Lest we forget that we must protect ourselves from the various STI’s that are common to our region. We spend so much time being hung up on HIV, that we forget that it is not the only threat to our health that exists through unsafe sexual practices. For most of us, safe sex practice is just merely, using a condom during penetrative sex and doing rapid HIV tests every few months. However, even that has its faults—though very rear.
How many persons can identify the difference between Pearly Penile Papules and Human Papillomavirus?
Not only do they sound the same, but they are often times confused to be the same—due to their similarities in appearance. However, they are not. Though both happen to be quite common, PPP just happens to be common amongst the human race (for 7/10 men are genetically predisposed to having the circumferential papules form around the corona gland of the penis). HPV is common amongst persons who are sexually active, and most persons who have the virus don’t even know they have it—for HPV can often times be asymptomatic.
Furthermore, HPV is a sexually transmittable disease. PPP is neither contagious nor transmittable.

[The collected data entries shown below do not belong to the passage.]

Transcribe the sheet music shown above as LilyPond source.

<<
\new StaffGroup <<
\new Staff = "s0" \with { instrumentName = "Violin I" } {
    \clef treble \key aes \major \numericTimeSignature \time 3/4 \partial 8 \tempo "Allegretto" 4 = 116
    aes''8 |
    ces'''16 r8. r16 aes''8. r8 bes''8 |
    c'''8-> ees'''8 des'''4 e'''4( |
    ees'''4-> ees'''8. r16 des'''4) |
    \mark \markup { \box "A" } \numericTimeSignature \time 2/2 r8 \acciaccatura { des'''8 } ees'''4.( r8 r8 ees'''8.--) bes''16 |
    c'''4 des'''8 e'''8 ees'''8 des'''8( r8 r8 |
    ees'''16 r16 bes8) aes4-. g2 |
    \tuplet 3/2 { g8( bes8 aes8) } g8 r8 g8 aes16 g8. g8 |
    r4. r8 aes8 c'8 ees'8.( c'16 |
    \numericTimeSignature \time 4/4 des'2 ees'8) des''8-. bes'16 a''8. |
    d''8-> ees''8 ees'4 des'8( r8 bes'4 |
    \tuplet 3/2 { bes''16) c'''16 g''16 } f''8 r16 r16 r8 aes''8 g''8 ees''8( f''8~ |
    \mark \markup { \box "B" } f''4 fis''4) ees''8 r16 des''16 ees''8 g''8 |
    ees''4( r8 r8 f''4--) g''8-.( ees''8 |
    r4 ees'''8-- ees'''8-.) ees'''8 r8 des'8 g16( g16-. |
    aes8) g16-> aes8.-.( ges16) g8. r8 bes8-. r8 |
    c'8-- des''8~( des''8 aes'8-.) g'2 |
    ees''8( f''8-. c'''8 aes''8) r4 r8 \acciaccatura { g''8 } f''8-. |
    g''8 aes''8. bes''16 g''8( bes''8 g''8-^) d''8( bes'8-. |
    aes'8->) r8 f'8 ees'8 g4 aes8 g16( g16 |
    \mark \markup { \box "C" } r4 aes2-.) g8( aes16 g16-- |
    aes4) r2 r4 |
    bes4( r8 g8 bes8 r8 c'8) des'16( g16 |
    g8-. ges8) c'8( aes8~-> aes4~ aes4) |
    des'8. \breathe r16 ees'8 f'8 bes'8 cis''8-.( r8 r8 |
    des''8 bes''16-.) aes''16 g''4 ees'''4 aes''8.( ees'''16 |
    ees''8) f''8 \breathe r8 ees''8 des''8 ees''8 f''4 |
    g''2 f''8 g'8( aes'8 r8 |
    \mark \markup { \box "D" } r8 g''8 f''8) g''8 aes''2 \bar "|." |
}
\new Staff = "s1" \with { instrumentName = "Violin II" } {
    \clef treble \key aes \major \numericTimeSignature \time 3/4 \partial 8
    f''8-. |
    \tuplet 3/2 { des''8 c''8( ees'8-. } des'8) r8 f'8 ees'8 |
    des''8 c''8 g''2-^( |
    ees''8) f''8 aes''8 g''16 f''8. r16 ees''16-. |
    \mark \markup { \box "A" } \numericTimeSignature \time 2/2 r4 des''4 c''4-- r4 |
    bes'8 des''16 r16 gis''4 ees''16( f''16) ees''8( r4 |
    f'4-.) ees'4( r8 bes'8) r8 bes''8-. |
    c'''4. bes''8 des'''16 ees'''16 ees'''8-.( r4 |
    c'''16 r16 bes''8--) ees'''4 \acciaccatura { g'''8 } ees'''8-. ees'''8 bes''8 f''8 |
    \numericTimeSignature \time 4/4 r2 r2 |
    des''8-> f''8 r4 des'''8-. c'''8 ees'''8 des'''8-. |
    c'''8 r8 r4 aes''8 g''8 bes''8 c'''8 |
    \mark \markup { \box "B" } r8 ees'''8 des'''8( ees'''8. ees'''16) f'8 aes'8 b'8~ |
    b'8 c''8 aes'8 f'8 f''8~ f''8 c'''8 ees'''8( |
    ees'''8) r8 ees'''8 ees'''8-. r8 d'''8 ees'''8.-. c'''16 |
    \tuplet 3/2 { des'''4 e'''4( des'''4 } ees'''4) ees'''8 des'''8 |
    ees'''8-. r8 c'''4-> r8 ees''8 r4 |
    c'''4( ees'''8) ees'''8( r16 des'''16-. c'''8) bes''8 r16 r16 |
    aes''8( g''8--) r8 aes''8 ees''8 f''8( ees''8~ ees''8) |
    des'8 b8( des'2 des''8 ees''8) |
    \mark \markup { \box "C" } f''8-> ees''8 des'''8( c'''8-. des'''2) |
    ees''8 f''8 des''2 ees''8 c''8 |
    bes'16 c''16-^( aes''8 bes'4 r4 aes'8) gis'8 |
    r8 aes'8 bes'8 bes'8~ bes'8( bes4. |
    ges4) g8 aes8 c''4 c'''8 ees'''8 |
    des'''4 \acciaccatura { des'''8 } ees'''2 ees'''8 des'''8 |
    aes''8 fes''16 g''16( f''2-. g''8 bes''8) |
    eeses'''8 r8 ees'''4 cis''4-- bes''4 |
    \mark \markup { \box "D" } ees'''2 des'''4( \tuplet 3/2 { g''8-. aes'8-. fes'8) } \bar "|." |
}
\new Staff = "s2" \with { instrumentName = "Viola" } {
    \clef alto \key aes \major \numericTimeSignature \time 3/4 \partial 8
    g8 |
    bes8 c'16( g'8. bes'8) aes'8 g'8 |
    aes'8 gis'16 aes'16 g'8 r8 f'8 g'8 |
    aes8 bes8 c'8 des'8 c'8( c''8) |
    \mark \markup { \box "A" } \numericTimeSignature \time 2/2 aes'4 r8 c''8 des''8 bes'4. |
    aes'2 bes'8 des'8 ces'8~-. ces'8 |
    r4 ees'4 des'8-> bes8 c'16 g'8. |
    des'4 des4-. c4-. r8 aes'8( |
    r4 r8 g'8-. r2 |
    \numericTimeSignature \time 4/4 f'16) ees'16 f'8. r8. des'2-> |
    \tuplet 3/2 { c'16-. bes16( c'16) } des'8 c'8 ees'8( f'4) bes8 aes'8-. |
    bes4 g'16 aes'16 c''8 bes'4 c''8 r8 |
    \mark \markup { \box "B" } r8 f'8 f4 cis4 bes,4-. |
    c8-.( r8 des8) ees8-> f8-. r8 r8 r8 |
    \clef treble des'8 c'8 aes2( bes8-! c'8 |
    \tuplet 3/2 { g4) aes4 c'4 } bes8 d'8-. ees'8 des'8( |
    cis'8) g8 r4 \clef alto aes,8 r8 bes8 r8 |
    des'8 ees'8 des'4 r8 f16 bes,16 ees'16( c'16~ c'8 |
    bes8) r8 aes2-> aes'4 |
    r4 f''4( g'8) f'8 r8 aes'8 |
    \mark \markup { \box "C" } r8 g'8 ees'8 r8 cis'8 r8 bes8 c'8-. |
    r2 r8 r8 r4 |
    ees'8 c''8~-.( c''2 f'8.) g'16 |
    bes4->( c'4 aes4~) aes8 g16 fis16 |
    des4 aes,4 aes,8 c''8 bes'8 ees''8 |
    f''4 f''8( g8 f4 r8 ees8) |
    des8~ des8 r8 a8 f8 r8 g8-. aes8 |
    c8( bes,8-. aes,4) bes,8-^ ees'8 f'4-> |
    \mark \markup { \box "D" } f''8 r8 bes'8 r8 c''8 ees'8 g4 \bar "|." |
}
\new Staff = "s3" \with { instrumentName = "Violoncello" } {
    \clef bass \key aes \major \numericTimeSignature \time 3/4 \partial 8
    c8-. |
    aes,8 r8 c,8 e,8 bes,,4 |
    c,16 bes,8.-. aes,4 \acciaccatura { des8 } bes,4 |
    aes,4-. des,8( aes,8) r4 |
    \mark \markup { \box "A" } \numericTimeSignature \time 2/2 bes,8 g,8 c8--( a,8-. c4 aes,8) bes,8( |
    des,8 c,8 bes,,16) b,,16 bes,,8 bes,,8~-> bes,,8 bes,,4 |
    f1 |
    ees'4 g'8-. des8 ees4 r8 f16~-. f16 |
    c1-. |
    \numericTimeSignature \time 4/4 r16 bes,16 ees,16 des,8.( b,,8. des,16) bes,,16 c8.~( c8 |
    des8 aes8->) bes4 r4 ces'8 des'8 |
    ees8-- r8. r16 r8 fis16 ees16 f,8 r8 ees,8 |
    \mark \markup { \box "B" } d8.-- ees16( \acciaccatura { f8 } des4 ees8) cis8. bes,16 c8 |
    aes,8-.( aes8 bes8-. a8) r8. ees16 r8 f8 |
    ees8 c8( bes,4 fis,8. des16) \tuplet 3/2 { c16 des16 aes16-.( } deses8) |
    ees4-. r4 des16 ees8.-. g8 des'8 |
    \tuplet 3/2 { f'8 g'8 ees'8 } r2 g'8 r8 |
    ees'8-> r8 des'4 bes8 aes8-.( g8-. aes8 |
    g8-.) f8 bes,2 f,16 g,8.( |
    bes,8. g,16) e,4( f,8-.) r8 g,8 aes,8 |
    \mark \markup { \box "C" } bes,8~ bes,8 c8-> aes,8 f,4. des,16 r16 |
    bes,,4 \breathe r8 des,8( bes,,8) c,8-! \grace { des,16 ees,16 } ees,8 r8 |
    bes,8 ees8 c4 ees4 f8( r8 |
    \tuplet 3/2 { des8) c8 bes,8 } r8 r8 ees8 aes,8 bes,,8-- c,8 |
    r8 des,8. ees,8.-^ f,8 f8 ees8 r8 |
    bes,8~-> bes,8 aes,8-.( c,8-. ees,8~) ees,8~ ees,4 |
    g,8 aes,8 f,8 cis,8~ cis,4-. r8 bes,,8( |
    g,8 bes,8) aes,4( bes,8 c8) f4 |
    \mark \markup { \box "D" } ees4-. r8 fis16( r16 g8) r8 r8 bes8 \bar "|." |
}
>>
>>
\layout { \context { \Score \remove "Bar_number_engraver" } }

If you are a hormonal teenage boy who is engaging in sexual activity, and start to see a ring of bumps coming up at the bottom of the head of the penis—relax! PPP in most cases, usually starts forming around the ages of 17-21 and disappear naturally as you grow into adulthood.
But how can one be sure if they are HPV+ or just have PPP?
Could the rash on your partner’s shaft be from eczema?
What about that bump on your groin?
It could very well be a buildup of lymphocytes, ingrown hair, or even body acne derived from hormone imbalance! On the other hand, syphilis—a blood disease of which has no cure—is often described by medical and health professionals as “the great imitator”; because its symptoms can include all of the above mentioned, and more.
However without the right blood work and credible medical examination, one may never know.
It is imperative that we all as sexually active individuals, account ourselves responsible for ourselves (and our partners, if we have one) and budget the finances and time to take care of our bodies and see our physicians for regular medical check-ups, at least once or twice per year.
Be sure to request an executive blood examination, which will not only be beneficial in reporting STDs/STIs but also in reporting any other complications in your health that may exist.